What we still don't know

  • Actual fee impact on hiring decisions. The primary stress test is the FY 2027 H-1B cap filing season (March–April 2026), which will appear in DOL disclosures around summer 2026 or later.
  • Entry method breakdown. LCAs cannot distinguish consular processing from change of status. USCIS petition-level data would answer this but is not publicly available at this granularity.
  • Pre-rule front-loading. Whether employers accelerated filings in August and early September 2025 before the rule took effect. Requires looking at FY 2025 Q4 data.
  • Exemption usage. Whether the Secretary of Homeland Security has granted any national-interest exemptions.
  • Court outcome. An appeal and multiple lawsuits are pending; a preliminary injunction is considered possible in April–May 2026. Legal status may change.
  • USCIS Employer Data Hub cross-reference. Whether LCA filing volumes track actual USCIS H-1B petition counts at the employer level.

Methodology

Data source: U.S. Department of Labor, Office of Foreign Labor Certification, LCA Disclosure Files — raw Excel files published quarterly at dol.gov/agencies/eta/foreign-labor/performance.

Filter: VISA_CLASS in {H-1B, H-1B1 Chile, H-1B1 Singapore}; CASE_STATUS contains 'Certified'.

Q1 definition: October 1 – December 31 of each fiscal year (U.S. federal fiscal year runs Oct 1 – Sep 30). FY 2026 Q1 = Oct 1 – Dec 31, 2025 — the first full quarter after the fee took effect on September 21, 2025.

RECEIVED_DATE vs DECISION_DATE: RECEIVED_DATE is when the employer filed the LCA with DOL; DECISION_DATE is when DOL certified or denied it. RECEIVED_DATE is the better proxy for employer behavior around a rule change; DECISION_DATE is affected by DOL processing delays. We use RECEIVED_DATE for the month-by-month trajectory and for sector analysis.

Sector split: NAICS prefix 61xx = Academic (Educational Services), 62xx = Healthcare (Health Care and Social Assistance), all other = Commercial. Universities are cap-exempt; many teaching hospitals are cap-exempt.

Provenance: The FY 2026 Q1 raw XLSX file was verified against a fresh DOL download on 2026-04-11 (checksums match).

Reproducibility: All numbers on this page are computed from the raw DOL XLSX files by etl/compute_100k_fee_page_stats.py, which wraps etl/analyze_multi_year_q1.py and etl/analyze_sector_split_q1.py. The output is saved to data/site/h1b_100k_fee_stats.json and imported at build time.

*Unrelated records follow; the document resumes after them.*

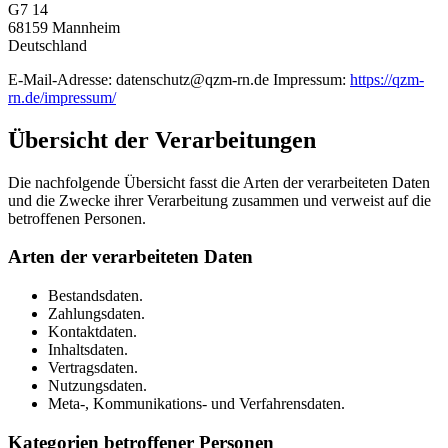
G7 14
68159 Mannheim
Deutschland
E-Mail-Adresse: datenschutz@qzm-rn.de Impressum:
https://qzm-
rn.de/impressum/
Übersicht der Verarbeitungen
Die nachfolgende Übersicht fasst die Arten der verarbeiteten Daten
und die Zwecke ihrer Verarbeitung zusammen und verweist auf die
betroffenen Personen.
Arten der verarbeiteten Daten
Bestandsdaten.
Zahlungsdaten.
Kontaktdaten.
Inhaltsdaten.
Vertragsdaten.
Nutzungsdaten.
Meta-, Kommunikations- und Verfahrensdaten.
Kategorien betroffener Personen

See also: general site methodology.

Primary sources

Frequently asked questions

Did H-1B filings drop after the $100K fee?

Certified H-1B LCAs in FY 2026 Q1 totaled 79,023, -23.3% vs FY 2025 Q1. But total worker positions were 166,558 — only +1.0%. Employers are filing fewer, larger LCAs. The LCA-count drop substantially overstates the worker-volume story.

Can LCA data show whether companies paid the fee?

No. LCAs are a DOL labor certification filed before an H-1B petition. The $100K fee is charged by USCIS on a specific subset of petitions (consular-processing new hires). LCA data does not record entry method or petition outcome, and cannot show who paid the fee.

Why did October 2025 filings drop 96%?

October 2025 had 1,136 LCAs filed vs a 5-year October mean of 31,041. The drop is the only unprecedented finding in the data, but it is universal across academic, healthcare, and commercial sectors — contrary to what a direct fee response would predict. The November 2025 surge to 41,231 (+53.9% vs 5-year mean) is consistent with backlog catch-up after a system-wide administrative pause. USCIS issued implementation guidance around October 20, 2025.

When will we know the actual fee impact?

The primary test is the FY 2027 H-1B cap filing season (March–April 2026), when fee-exposed new-hire petitions concentrate. DOL disclosure files from that period typically publish several months later. This page will be updated when new DOL data lands.

Is a specific company still sponsoring H-1B after the fee?

Every employer page on H1BScope now shows a FY 2026 Q1 sponsorship card with the company's certified LCA count for Oct–Dec 2025 and a 7-year Q1 chart comparing against pre-rule baselines. The same card appears on every city page.

This page presents public data and clearly stated limitations. It is not legal, financial, or immigration advice. Last updated 2026-04-14.